Leon Draisaitl, der verletzungsbedingt nicht an der Eishockey-Weltmeisterschaft in der Schweiz teilnehmen kann, stattete am Samstag dem Feldhockey einen Besuch ab. Der 30-jährige Superstar der Edmonton Oilers verfolgte das erste Viertelfinalspiel der Bundesliga-Playoffs zwischen dem Crefelder HTC und dem Hamburger Polo Club.
Unterstützung für den Schwager
Hintergrund seines Erscheinens war die Unterstützung für seinen Schwager Niklas Wellen. Der 31-jährige Hockey-Weltmeister von 2023 und Vize-Olympiasieger von 2024 ist mit Draisaitls Schwester Kim liiert. Wellen bestritt gegen Hamburg sein letztes Heimspiel, bevor er im Sommer seine Karriere beendet. Draisaitls Daumendrücken half: Der HTC siegte in einem packenden Duell mit 5:4.
Playoff-Situation
In der Best-of-Three-Serie muss der HTC nun zweimal auswärts in Hamburg antreten. Sollte ein weiterer Sieg gelingen, wäre die Mannschaft für das Final 4 Ende Mai in Bonn qualifiziert.
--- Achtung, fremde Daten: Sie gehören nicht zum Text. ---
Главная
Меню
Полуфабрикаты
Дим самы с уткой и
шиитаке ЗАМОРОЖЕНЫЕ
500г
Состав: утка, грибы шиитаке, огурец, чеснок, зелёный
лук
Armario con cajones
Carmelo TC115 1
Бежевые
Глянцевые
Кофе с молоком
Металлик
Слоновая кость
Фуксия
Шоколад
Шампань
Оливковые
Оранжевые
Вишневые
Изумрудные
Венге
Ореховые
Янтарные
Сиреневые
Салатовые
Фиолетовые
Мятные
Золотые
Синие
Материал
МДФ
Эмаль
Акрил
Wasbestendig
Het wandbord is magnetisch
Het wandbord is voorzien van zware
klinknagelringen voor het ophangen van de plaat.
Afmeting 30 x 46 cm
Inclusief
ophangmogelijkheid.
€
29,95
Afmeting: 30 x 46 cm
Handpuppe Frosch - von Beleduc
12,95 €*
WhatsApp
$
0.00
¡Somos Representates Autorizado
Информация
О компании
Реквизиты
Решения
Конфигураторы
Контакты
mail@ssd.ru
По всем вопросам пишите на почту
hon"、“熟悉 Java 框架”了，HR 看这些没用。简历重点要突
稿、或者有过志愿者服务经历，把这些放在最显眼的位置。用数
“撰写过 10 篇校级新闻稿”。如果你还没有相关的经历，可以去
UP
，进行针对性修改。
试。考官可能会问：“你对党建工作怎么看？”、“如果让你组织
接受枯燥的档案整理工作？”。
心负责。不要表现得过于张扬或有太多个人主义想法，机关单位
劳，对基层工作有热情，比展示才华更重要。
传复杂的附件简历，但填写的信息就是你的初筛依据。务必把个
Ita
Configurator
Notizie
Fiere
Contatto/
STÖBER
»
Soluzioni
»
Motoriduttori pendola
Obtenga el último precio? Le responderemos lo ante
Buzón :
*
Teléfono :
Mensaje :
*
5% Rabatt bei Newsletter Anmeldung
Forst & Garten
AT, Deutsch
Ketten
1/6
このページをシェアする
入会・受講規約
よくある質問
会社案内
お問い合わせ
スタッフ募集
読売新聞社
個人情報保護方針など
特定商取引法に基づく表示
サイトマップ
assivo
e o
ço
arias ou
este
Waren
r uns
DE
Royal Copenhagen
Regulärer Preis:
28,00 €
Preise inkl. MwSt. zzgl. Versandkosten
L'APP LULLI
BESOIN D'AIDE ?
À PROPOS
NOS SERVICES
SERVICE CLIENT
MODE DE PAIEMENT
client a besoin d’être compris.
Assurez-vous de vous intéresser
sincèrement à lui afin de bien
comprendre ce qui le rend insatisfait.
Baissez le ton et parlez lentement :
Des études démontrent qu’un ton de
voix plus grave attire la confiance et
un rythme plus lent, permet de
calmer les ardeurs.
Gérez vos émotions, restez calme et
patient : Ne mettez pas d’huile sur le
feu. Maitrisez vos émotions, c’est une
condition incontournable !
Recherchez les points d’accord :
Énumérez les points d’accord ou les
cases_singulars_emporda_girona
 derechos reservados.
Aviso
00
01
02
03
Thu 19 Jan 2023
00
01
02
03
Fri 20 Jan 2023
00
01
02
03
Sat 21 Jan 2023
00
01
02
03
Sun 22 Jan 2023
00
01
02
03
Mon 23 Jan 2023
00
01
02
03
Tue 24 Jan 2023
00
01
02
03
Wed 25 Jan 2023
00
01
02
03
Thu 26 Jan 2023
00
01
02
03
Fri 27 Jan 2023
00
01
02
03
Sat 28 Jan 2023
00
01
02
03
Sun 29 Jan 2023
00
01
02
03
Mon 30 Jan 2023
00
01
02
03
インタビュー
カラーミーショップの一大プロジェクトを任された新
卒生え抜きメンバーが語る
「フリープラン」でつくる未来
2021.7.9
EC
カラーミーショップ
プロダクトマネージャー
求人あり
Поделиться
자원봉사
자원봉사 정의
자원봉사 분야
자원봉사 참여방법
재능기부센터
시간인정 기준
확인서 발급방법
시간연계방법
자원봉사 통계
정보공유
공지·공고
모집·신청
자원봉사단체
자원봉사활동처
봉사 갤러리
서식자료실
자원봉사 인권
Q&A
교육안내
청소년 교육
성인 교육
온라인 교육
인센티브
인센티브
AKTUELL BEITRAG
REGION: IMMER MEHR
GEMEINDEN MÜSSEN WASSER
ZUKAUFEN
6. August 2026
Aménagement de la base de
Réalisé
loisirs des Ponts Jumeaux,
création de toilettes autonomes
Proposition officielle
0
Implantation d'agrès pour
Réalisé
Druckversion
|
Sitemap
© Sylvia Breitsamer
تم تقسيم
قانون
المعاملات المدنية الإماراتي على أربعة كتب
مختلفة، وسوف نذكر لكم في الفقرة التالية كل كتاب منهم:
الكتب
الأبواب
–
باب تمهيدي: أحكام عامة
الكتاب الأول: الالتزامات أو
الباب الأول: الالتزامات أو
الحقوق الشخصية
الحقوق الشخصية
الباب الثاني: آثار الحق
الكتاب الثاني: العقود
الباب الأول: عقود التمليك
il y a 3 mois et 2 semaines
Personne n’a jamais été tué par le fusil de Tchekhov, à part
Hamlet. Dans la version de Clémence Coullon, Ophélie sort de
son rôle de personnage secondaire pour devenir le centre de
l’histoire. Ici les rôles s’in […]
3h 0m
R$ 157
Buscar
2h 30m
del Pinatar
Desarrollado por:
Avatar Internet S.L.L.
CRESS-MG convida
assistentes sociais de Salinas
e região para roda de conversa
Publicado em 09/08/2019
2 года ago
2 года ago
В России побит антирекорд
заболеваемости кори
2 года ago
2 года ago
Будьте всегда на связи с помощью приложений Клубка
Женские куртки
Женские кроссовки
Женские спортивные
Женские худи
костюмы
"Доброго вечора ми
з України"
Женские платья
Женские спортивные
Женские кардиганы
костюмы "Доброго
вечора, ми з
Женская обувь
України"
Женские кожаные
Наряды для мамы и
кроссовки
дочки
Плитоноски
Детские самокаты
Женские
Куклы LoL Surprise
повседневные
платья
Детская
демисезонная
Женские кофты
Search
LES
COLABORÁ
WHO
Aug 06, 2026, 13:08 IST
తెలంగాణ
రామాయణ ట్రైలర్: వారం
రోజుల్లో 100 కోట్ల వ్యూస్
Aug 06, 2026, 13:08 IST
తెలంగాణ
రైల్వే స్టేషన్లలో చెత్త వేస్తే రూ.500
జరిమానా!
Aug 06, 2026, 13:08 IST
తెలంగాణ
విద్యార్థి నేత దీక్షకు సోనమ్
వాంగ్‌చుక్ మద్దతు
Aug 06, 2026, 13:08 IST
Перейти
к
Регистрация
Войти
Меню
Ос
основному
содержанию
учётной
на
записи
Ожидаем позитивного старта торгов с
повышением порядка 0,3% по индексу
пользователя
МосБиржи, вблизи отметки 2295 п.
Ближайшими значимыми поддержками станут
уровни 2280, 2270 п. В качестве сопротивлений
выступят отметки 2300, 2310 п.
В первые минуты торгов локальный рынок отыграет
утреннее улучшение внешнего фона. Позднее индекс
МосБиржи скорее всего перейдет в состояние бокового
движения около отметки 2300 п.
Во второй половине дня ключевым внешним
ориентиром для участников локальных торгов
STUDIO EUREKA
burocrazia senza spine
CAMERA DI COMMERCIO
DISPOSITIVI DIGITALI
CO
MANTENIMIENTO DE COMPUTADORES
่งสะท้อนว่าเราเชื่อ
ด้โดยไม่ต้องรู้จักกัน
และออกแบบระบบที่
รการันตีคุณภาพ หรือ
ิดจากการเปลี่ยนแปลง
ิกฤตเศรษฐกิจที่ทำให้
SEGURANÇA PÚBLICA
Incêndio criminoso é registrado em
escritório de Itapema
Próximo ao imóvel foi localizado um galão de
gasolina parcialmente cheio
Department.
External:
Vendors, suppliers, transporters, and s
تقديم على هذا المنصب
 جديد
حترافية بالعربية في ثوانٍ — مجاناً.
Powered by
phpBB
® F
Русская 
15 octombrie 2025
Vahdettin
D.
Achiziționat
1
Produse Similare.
Warum Draisaitl Zeit hatte
Dass Draisaitl überhaupt Zeit für den Hockey-Besuch hatte, lag zum einen am frühen Ausscheiden der Edmonton Oilers im Achtelfinale der NHL-Playoffs gegen die Anaheim Ducks mit 2:4. Im Halbzeit-Interview mit Dyn, geführt von Dirk Wellen, dem Vater von Niklas und ersten Vorsitzenden des HTC, sagte Draisaitl: „Jedes Jahr will man den Stanley Cup gewinnen, und jedes Jahr, in dem es nicht funktioniert, ist es sehr enttäuschend.“ Die Konsequenz: Vor wenigen Tagen wurde sein Trainer Kris Knobloch entlassen.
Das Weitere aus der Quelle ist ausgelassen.